How to Manage Pests
UC Pest Management Guidelines
Early symptoms of bacterial leaf spot are small (less than 0.25 inch in diameter), water-soaked leaf spots on the older leaves of the plant. These lesions are typically bordered by leaf veins and angular in shape. Lesions quickly turn black—a diagnostic character of this disease. If disease is severe, numerous lesions may coalesce, resulting in the collapse of the leaf. Older lesions dry up and become papery in texture, but retain the black color. Lesions rarely develop on newly developing leaves.

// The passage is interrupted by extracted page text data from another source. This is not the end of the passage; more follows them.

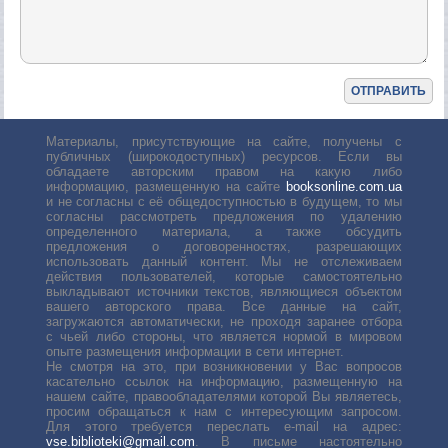
Материалы, присутствующие на сайте, получены с
публичных (широкодоступных) ресурсов. Если вы
обладаете авторским правом на какую либо
информацию, размещенную на сайте
booksonline.com.ua
и не согласны с её общедоступностью в будущем, то мы
согласны рассмотреть предложения по удалению
определенного материала, а также обсудить
предложения о договоренностях, разрешающих
использовать данный контент. Мы не отслеживаем
действия пользователей, которые самостоятельно
выкладывают источники текстов, являющиеся объектом
вашего авторского права. Все данные на сайт,
загружаются автоматически, не проходя заранее отбора
с чьей либо стороны, что является нормой в мировом
опыте размещения информации в сети интернет.
Не смотря на это, при возникновении у Вас вопросов
касательно ссылок на информацию, размещенную на
нашем сайте, правообладателями которой Вы являетесь,
просим обращаться к нам с интересующим запросом.
Для этого требуется переслать е-mail на адрес:
vse.biblioteki@gmail.com
. В письме настоятельно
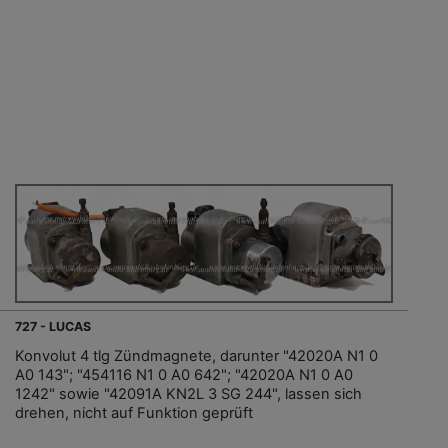
727 - LUCAS
Konvolut 4 tlg Zündmagnete, darunter "42020A N1 0
A0 143"; "454116 N1 0 A0 642"; "42020A N1 0 A0
1242" sowie "42091A KN2L 3 SG 244", lassen sich
drehen, nicht auf Funktion geprüft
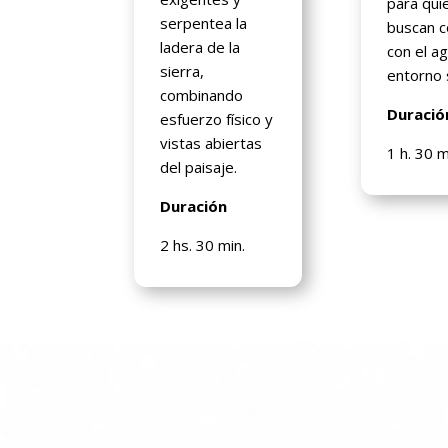
para qui
serpentea la
buscan c
ladera de la
con el ag
sierra,
entorno 
combinando
Duració
esfuerzo físico y
vistas abiertas
1 h. 30 m
del paisaje.
Duración
2 hs. 30 min.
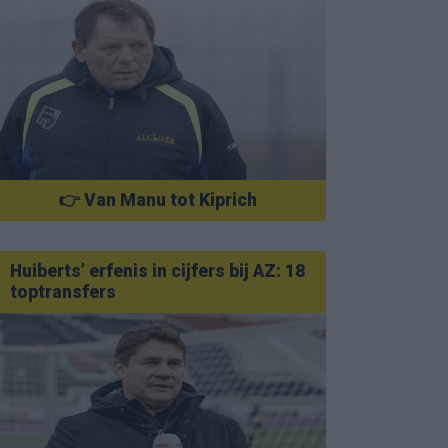
👉 Van Manu tot Kiprich
Huiberts’ erfenis in cijfers bij AZ: 18
toptransfers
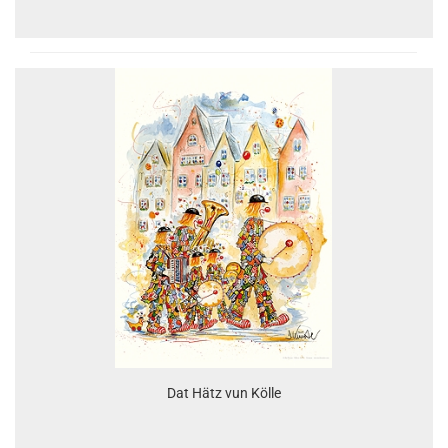
Dat Hätz vun Kölle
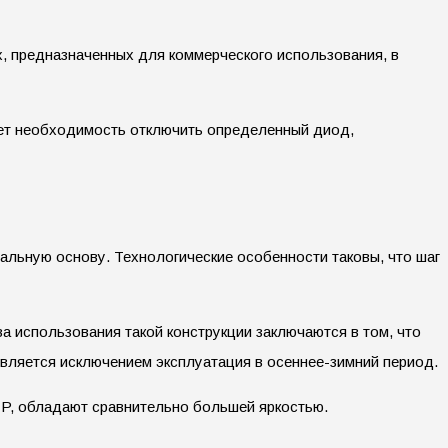
х, предназначенных для коммерческого использования, в
ает необходимость отключить определенный диод,
альную основу. Технологические особенности таковы, что шаг
 использования такой конструкции заключаются в том, что
является исключением эксплуатация в осеннее-зимний период.
DIP, обладают сравнительно большей яркостью.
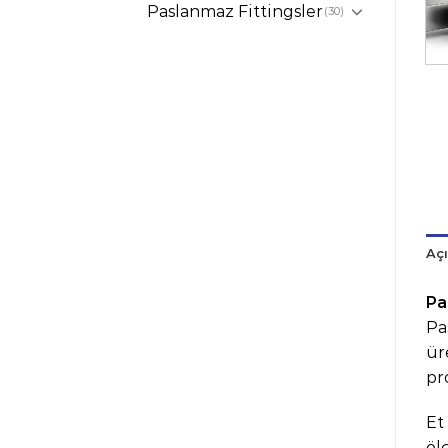
Paslanmaz Fittingsler
(30)
Aç
Pa
Pa
ür
pro
Et
öl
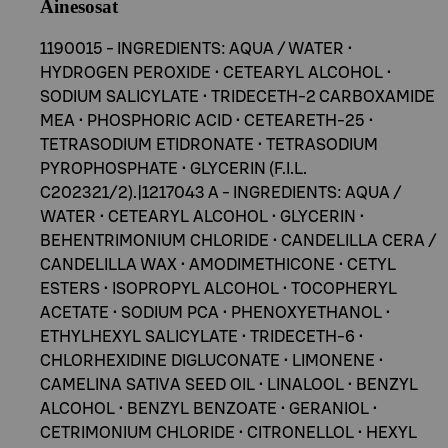
Ainesosat
1190015 - INGREDIENTS: AQUA / WATER •
HYDROGEN PEROXIDE • CETEARYL ALCOHOL •
SODIUM SALICYLATE • TRIDECETH-2 CARBOXAMIDE
MEA • PHOSPHORIC ACID • CETEARETH-25 •
TETRASODIUM ETIDRONATE • TETRASODIUM
PYROPHOSPHATE • GLYCERIN (F.I.L.
C202321/2).|1217043 A - INGREDIENTS: AQUA /
WATER • CETEARYL ALCOHOL • GLYCERIN •
BEHENTRIMONIUM CHLORIDE • CANDELILLA CERA /
CANDELILLA WAX • AMODIMETHICONE • CETYL
ESTERS • ISOPROPYL ALCOHOL • TOCOPHERYL
ACETATE • SODIUM PCA • PHENOXYETHANOL •
ETHYLHEXYL SALICYLATE • TRIDECETH-6 •
CHLORHEXIDINE DIGLUCONATE • LIMONENE •
CAMELINA SATIVA SEED OIL • LINALOOL • BENZYL
ALCOHOL • BENZYL BENZOATE • GERANIOL •
CETRIMONIUM CHLORIDE • CITRONELLOL • HEXYL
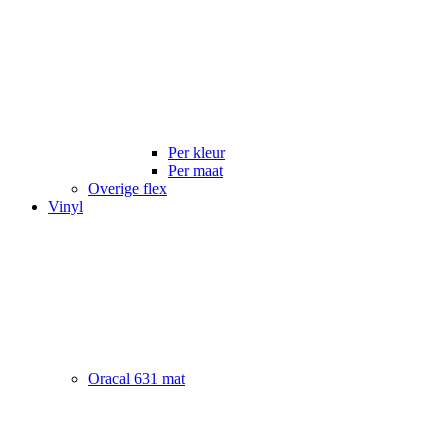
Per kleur
Per maat
Overige flex
Vinyl
Oracal 631 mat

Bacterial leaf spot can occur on both leaf and head lettuce varieties. As with most bacterial diseases, the pathogen, Xanthomonas campestris pv. vitians, is highly dependent on wet, cool conditions for infection and disease development. Symptoms develop only if rain or sprinkler irrigation is present. Splashing water from these sources moves the bacteria from plant to plant. The pathogen is seedborne, though research indicates that commercial seed used in California is relatively free of the pathogen. In the case of lettuce seedlings grown as transplants, the pathogen may become established on plants during the greenhouse phase of growth. The bacterium can also survive on undecomposed lettuce residue and be spread to subsequent lettuce crops. It has also been found growing epiphytically on weed plants, but the significance of this in disease development in lettuce is not known.
The use of pathogen-free seed is the first step in disease management. However, reliable seed assays and established threshold levels are not yet available. When possible, avoid sprinkler irrigation. Avoid planting back-to-back lettuce crops if the first crop was severely diseased and infected lettuce residue is present.